■ Work required
Report back each line of the records that contains the string "KÜNSTLER".

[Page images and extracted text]
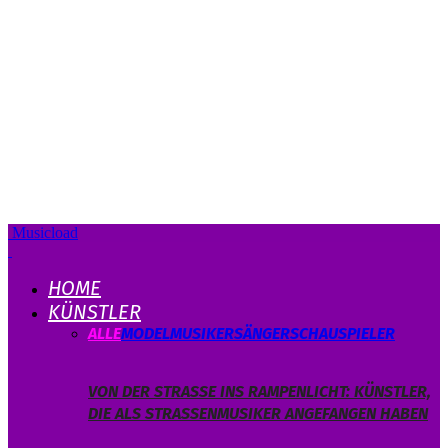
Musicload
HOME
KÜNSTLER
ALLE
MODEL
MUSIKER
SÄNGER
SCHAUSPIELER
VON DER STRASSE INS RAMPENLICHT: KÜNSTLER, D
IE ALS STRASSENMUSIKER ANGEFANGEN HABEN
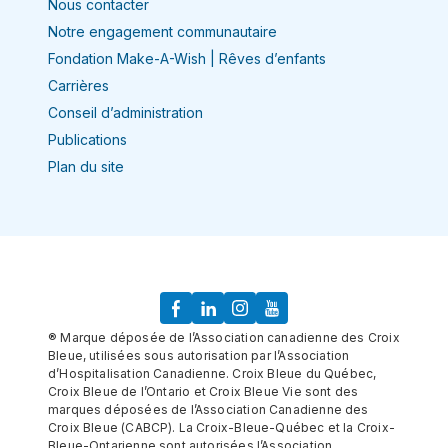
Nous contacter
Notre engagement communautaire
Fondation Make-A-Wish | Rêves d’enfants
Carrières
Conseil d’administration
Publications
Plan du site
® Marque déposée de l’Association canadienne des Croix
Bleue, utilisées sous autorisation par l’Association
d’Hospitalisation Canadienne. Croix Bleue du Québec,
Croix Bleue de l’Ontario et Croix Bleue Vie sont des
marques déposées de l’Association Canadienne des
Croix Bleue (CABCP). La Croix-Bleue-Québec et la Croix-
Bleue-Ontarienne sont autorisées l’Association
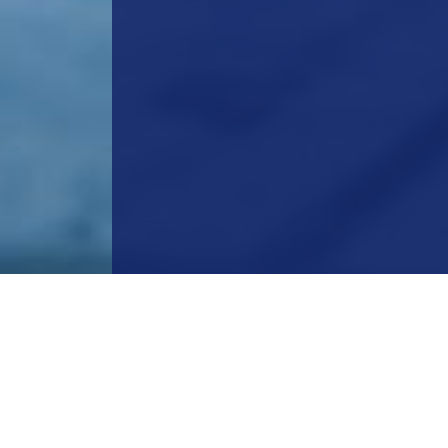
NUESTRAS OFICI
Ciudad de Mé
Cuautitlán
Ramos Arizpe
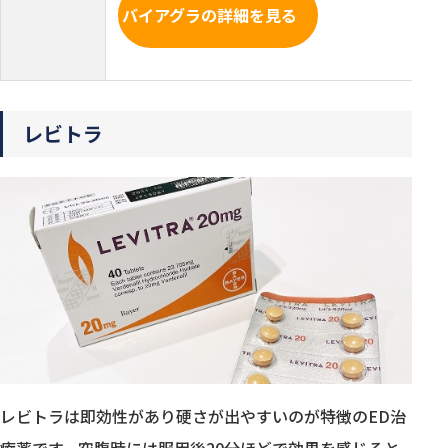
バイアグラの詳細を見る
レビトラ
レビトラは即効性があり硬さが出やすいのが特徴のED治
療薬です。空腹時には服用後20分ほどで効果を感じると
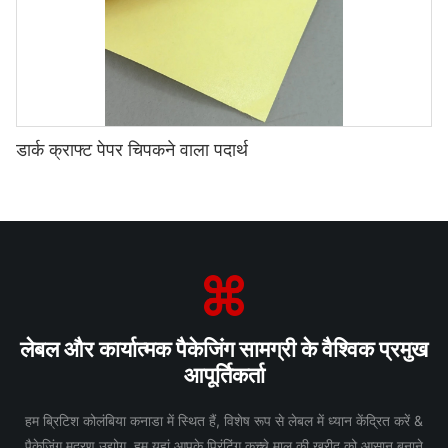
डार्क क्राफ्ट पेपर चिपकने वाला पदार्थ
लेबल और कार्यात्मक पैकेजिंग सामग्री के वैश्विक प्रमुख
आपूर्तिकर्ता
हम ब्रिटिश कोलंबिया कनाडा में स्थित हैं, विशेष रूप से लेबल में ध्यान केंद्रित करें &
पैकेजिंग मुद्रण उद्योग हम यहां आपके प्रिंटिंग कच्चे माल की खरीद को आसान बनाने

■ Result
KÜNSTLER
VON DER STRASSE INS RAMPENLICHT: KÜNSTLER, D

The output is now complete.